Although a Caucasian employee assumed some of Morris' job duties, the evidence in the record reflects that the Hospital eliminated the position of Assistant Manager. Again, there is nothing in the record that the woman who assumed some of Morris' job duties was directly comparable to Morris in all material respects, i.e., that she had the same job description, supervisor, and experience as Morris did. See Ajayi, 336 F.3d at 532.
Finally, Morris' conclusory assertion that Guterman was trying to get rid of African-American nurses is not supported in the record. See Ezell v. Potter, 400 F.3d 1041, 1051 (7th Cir. 2005) ("plan to get rid of older workers and replace them with younger, faster workers is direct evidence of discriminatory intent"). Specifically, there is no evidence in the record that Guterman only sent letters to Caucasian individuals when he was attempting to recruit his former co-workers.

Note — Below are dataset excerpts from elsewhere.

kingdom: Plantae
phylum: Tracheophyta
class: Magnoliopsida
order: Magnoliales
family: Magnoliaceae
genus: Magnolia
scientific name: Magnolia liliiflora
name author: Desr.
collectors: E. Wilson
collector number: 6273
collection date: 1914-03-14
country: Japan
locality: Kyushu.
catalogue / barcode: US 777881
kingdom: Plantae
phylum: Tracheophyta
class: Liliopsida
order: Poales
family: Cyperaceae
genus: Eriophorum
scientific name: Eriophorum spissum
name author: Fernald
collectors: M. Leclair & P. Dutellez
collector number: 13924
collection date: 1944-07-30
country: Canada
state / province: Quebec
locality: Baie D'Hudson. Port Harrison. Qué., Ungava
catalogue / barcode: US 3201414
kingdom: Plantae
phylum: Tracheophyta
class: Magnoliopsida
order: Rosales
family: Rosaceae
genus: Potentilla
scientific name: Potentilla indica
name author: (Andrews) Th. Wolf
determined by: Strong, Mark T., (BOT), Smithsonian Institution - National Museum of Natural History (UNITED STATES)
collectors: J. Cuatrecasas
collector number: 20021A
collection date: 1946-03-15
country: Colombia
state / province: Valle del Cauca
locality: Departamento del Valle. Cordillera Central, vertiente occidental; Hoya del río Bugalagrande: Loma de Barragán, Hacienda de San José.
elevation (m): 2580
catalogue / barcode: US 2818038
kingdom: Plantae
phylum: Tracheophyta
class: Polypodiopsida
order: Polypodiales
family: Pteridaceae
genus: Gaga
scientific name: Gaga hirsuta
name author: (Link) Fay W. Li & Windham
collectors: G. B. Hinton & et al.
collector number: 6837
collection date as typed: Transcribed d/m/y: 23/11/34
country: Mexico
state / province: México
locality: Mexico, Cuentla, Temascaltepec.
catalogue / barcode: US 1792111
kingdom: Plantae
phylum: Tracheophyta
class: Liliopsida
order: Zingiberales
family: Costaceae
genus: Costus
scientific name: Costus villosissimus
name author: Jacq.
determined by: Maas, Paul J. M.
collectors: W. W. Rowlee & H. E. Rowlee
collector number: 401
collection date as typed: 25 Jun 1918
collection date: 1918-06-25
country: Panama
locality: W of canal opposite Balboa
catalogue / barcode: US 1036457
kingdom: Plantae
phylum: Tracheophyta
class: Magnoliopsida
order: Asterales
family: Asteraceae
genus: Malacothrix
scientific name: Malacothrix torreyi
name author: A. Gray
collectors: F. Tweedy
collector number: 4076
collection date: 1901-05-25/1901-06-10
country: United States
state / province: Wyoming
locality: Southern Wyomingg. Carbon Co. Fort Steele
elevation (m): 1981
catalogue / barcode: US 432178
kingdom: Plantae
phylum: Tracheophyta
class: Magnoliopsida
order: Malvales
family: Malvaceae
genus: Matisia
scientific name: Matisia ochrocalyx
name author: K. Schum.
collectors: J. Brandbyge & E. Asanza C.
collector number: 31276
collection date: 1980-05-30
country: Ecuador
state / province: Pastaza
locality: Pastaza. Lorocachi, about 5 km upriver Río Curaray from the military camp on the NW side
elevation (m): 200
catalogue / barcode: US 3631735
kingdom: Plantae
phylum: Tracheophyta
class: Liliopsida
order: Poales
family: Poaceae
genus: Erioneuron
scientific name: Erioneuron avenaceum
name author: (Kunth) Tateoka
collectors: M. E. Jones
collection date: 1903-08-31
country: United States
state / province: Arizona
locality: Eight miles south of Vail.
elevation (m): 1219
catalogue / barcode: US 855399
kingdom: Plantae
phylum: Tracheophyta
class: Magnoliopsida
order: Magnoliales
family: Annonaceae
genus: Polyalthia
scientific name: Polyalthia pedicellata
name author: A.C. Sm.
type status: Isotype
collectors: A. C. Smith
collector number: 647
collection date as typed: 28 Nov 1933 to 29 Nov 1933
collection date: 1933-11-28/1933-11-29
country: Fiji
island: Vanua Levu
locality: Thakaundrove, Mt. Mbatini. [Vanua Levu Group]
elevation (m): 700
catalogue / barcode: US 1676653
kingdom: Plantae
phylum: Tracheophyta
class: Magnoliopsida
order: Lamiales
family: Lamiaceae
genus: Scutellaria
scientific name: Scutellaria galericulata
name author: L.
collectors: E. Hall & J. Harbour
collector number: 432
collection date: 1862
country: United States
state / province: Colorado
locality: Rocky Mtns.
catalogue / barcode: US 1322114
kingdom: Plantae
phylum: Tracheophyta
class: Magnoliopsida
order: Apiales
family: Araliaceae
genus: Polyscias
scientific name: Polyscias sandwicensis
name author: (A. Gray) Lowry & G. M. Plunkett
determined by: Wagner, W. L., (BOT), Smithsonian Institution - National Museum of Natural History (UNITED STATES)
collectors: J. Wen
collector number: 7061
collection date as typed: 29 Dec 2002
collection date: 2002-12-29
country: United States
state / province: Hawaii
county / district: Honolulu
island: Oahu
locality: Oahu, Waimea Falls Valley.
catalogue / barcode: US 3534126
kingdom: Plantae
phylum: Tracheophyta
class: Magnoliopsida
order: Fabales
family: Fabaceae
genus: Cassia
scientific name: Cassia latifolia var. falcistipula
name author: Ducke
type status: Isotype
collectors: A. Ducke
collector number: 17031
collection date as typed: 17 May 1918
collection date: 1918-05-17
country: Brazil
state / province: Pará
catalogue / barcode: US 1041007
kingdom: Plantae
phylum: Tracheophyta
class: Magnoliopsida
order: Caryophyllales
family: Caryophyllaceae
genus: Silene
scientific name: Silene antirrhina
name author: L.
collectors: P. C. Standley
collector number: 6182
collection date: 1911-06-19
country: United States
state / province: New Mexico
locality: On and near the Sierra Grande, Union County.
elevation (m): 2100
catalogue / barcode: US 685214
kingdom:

Without more, Morris has not established that there is a genuine issue of material fact whether Michael Reese treated similarly situated emergency department employees more favorably than they treated her. "Identifying similarly situated employees is an essential piece of the prima facie case." Kriescher v. Fox Hills Golf Resort Conference Ctr., 384 F.3d 912, 916 (7th Cir. 2004). Without such evidence, Morris' age and race disparate treatment claim must fail. See id. Therefore, the Court grants Michael Reese Hospital's Motion for Summary Judgment as to this claim.
II. Race and Age Discrimination — Hostile Work Environment Claim
Next, Morris contends that Guterman created a hostile work environment during her employment as Assistant Manager of the emergency room. To establish a hostile work environment, Morris must demonstrate that Guterman harassed her because of her race and age and that the harassment was so severe or pervasive that it created a hostile work environment. Hrbowski v. Worthington Steel Co., 358 F.3d 473, 476 (7th Cir. 2004). To qualify as hostile, a work environment must be objectively and subjectively offensive, that is, it must be a work environment that a reasonable person would find hostile or abusive, and one that the plaintiff in fact perceived to be hostile or abusive. Ezell, 400 F.3d at 1047-48. Courts determine whether a work environment is hostile or abusive by looking at the totality of the circumstances, including "the frequency of the discriminatory conduct; its severity; whether it is physically threatening or humiliating, or a mere offensive utterance; and whether it unreasonably interferes with an employee's work performance." Harris v. Forklift Sys., Inc., 510 U.S. 17, 23, 114 S.Ct. 367, 126 L.Ed.2d 295 (1993).
Morris has failed to establish the first step of a hostile work environment claim, namely, that Guterman harassed her because of her race and age. See Hrbowski, 358 F.3d at 476. To bring a harassment claim, the conduct must have a discriminatory character or purpose. See Hardin v. S.C. Johnson Son, Inc., 167 F.3d 340, 345-46 (7th Cir. 1999). Here, there is no evidence in the record that Guterman's conduct was based on race or age discrimination. See Herron v. DaimlerChrysler, 388 F.3d 293, 302-03 (7th Cir. 2004). More importantly, it is undisputed that Guterman never said anything racial or age-related to Morris or any other Michael Reese employee. Therefore, the Court grants Michael Reese's Motion for Summary Judgment as to Morris' harassment claim.
CONCLUSION
For these reasons, the Court grants Michael Reese Hospital's Motion for Summary Judgment.